======== AVAILABLE RECORDS ========

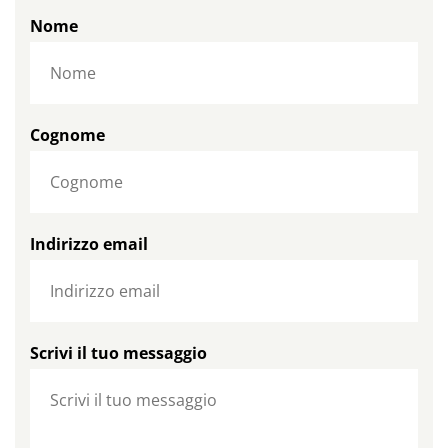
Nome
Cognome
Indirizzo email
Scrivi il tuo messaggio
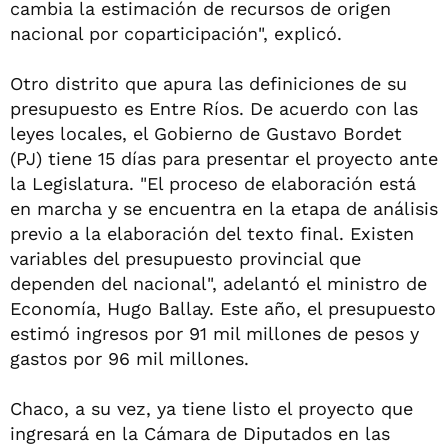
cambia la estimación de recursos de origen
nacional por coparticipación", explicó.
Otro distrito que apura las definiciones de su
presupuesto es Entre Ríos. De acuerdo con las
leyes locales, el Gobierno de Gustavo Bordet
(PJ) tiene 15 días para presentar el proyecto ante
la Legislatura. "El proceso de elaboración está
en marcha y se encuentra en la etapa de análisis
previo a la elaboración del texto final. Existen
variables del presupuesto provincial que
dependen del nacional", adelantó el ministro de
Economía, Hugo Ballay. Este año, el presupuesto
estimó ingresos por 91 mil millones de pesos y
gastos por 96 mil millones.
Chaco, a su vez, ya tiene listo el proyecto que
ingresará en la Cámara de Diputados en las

========
======== AVAILABLE RECORDS ========

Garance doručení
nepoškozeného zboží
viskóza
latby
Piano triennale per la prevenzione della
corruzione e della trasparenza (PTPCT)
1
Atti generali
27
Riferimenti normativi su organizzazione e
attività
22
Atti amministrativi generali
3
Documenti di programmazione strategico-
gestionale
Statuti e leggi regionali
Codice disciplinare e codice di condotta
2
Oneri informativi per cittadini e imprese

========

• _GOAL OF THE EXERCISE_: List every line in the rows above that contains the string "millones", copying each such line in full.

• _OUTPUT FOR THIS TASK_:
estimó ingresos por 91 mil millones de pesos y
gastos por 96 mil millones.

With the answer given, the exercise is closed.